Nils Lofgren

Sample this concert
  1. 1Introduction by Jerry Pompili00:43
  2. 2Blue Skies03:14
  3. 3Sticks And Stones03:32
  4. 4Big Tears Fall05:31
  5. 5Believe (with Neil Young)03:31
  6. 6Just A Little (Incomplete)01:33
Liner Notes

Nils Lofgren - vocals, guitar, piano; Guest: Neil Young - harmonica on "Believe"

The annual Bridge School Benefit has become a highlight of the Bay Area's concert schedule since in began in 1986. Founded by Pegi Young (married to Neil Young), Jim Forderer, and Marilyn Bozolich, the Bridge School developed educational programs to service the special needs of Bay Area children with severe speech disabilities and physical impairments and has been serving the community for well over two decades now. The annual fundraiser concert has gained support from many of the biggest names in the music industry, with artists performing special acoustic-based sets in the outdoor setting of the Shoreline Amphitheater in Mountain View, California.

The fifth annual Bridge School Benefit took place on November 2, 1991, and featured performances by Larry Keegan, John Lee Hooker, Don Henley, Nils Lofgren (presented here), Tracy Chapman, Sonic Youth, Willie Nelson, and of course, Neil Young.
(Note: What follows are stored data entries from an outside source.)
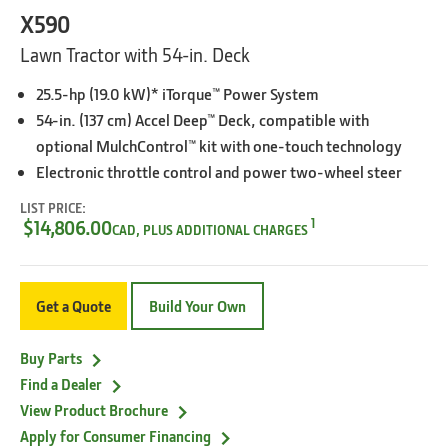
X590
Lawn Tractor with 54-in. Deck
25.5-hp (19.0 kW)* iTorque™ Power System
54-in. (137 cm) Accel Deep™ Deck, compatible with
optional MulchControl™ kit with one-touch technology
Electronic throttle control and power two-wheel steer
LIST PRICE:
1
$14,806.00
CAD, PLUS ADDITIONAL CHARGES
Get a Quote
Build Your Own
Buy Parts
Find a Dealer
View Product Brochure
Apply for Consumer Financing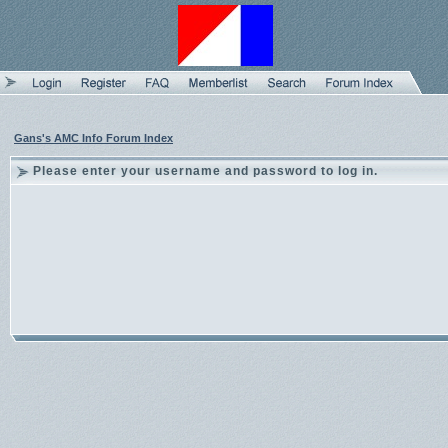
Gans's AMC Info Forum Index
Please enter your username and password to log in.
On this night, Young would perform with a reunited Stray Gators, the musicians who played on his blockbuster Harvest album and would soon be featured again on his forthcoming album, Harvest Moon. It was an emotional time in general for the Bay Area, as the legendary concert promoter Bill Graham had recently been killed in a helicopter accident, and his public memorial service and concert was to be held the following afternoon in Golden Gate Park. (Also available here at Wolfgang's.)

Nils Lofgren was just beginning to reactivate his solo career in 1991, following nearly seven years as a guitar slinger for Bruce Springsteen's E Street Band. His Silver Lining album, released that same year, would mark Lofgren's return and prove one of strongest, if not most confident albums of his career. Lofgren had been a longtime supporter of the Bridge School, and he and Neil Young had history going back a couple of decades. Still a teenager at the time, Young had recruited Lofgren for the sessions for his acclaimed After the Goldrush album. In typical idiosyncratic fashion, Young had Lofgren play piano, an instrument he never played on any regular basis prior to the sessions. Despite this, Young was on to something, as Lofgren's chordal approach, economy, and restraint became integral to the band dynamic and was a key element of the spontaneous sound Young was after (Listen to "Southern Man" for a prime example).

Following an introduction by Bill Graham Presents' Jerry Pompili, Lofgren begins his set on acoustic guitar with a new song, "Blue Skies." This hopeful number would surface on his Crooked Line album the following year and serves as an appropriate opener with its ruminations on loneliness and the parent/child relationship. Lofgren follows with one of the highlights of his new album, a stripped down read of "Sticks And Stones," displaying the sharply honed songwriting style he had long been known for.

Appropriately enough, Lofgren next takes a seat at Neil Young's upright piano, the very same piano he played on After The Goldrush. Dipping back in his catalogue to the 1985 album, Flip, he performs an emotional version of "Big Tears Fall," which he dedicates to the Young family. Neil had been watching from the wings and next joins Lofgren onstage for a beautiful duet on "Believe," with Lofgren on piano and Young providing harmonica and backing vocals. This performance would later surface as a highlight of the official release, Bridge School Concerts, Volume 1, and Lofgren would finally include it on one of his own albums in 2006, when he released his solo acoustic live album 15 years later.

Not one to leave before "rockin' the joint," Lofgren proceeds to do just that by returning to guitar to close the set. Although incomplete do to a tape change, we join the last song in progress as Lofgren brings nearly the entire Shoreline audience to their feet by alternately strumming and percussively pounding his guitar on a passionate "Just A Little."